AAT Chief Executive Jane Scott Paul is passionate about empowering young people through skills development. Jane reminds us that youth unemployment is not only a challenge in South Africa, it is a global trend.
The OECD has recently released a report: Education at a Glance 2013 which highlights the problem of youth unemployment worldwide. There is evidence that employment prospects for young people have deteriorated over recent years. The OECD figures are corroborated by an Independent Labour Organisation (ILO) report Global Employment Trends for Youth 2013.
Youth unemployment affects both developed and developing countries. In the European countries most affected by the sovereign debt crisis (Greece, Spain and Portugal), prospects for young people are so limited that they are migrating in large numbers to more stable economies. The reasons for youth unemployment and the ways that it impacts on different countries may vary, but no country can afford to ignore it because it has serious consequences for society and for the economy.

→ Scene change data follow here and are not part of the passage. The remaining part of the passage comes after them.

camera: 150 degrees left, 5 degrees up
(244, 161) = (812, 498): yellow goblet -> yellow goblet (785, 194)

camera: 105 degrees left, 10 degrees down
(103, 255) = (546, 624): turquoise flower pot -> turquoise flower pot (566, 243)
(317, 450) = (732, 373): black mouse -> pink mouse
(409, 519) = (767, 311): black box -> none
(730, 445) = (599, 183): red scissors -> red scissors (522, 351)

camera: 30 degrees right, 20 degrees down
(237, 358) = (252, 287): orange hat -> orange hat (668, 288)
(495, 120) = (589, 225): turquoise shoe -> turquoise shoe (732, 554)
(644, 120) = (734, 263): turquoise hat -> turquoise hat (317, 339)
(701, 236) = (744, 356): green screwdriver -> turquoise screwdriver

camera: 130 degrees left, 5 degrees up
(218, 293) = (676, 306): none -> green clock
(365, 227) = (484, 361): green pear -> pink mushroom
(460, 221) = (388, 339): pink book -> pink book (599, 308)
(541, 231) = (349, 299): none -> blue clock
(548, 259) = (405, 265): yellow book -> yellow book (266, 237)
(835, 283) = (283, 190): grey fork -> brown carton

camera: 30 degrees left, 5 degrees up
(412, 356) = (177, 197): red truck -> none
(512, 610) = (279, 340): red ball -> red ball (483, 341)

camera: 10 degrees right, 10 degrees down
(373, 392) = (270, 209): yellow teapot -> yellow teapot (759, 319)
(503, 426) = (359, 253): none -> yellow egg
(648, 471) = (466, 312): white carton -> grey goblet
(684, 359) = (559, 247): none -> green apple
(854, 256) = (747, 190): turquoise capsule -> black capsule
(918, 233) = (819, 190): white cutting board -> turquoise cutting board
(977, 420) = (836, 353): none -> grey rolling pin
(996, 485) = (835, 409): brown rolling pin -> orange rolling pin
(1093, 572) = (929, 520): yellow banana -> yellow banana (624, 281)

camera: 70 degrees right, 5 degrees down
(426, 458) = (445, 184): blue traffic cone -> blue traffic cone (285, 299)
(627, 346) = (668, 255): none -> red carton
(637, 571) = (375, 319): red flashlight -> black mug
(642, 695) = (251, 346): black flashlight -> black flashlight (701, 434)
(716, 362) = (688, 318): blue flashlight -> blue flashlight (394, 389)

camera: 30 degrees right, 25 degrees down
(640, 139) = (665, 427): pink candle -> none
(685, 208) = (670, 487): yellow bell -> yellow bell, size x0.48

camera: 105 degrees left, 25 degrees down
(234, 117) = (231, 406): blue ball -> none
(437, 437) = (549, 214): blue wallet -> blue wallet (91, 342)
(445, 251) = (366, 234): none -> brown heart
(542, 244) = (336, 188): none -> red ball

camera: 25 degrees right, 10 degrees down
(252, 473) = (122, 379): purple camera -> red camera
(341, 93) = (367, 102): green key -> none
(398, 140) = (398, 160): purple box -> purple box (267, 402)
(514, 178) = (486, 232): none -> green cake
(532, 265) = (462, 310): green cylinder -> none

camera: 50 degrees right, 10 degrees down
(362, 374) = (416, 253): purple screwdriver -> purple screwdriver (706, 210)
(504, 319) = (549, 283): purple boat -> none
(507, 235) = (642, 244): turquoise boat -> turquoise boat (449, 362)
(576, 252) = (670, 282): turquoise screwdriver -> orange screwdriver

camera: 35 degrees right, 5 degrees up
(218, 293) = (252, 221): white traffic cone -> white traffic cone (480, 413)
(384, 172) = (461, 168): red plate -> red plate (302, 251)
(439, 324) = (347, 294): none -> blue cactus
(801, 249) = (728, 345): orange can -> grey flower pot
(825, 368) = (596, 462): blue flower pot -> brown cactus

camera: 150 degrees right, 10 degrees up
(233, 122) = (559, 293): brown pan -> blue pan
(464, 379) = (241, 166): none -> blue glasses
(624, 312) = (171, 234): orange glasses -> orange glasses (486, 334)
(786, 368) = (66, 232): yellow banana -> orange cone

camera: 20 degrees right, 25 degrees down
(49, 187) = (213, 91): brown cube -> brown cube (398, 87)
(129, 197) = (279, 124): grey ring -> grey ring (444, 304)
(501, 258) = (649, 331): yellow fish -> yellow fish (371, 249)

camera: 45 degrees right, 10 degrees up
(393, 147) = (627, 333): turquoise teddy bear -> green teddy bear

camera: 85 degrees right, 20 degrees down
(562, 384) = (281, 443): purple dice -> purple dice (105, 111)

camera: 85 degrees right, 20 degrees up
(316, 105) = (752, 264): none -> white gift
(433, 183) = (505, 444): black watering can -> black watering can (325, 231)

Unemployment is caused by a shortfall in the number of jobs for those seeking work. A troubling aspect of youth unemployment is a mismatch between the skills of those entering the labour market for the first time and the jobs available. As well as creating unemployment, this also often results in ‘underemployment’ which leads to people taking jobs for which they are over-qualified – graduates flipping burgers in fast food outlets or working at supermarket check outs for example. This in turn leads to the exclusion of less-skilled people from employment. The Arab spring uprisings were partly driven by the frustration of graduates who were unable to find suitable employment.
South Africa is experiencing skills shortages in key sectors of the economy alongside high unemployment rates for graduates, which is depressing for the graduates, and means that employers compete for the small number of qualified people driving up labour costs.
Governments are starting to recognise that youth unemployment must be addressed and that it needs concerted focussed action. Job creation alone is not enough; more entrepreneurs are needed to grow economies.
All stakeholders must work together to get our youth into work to improve economic growth, to ensure political and social stability but above all for human dignity and well-being.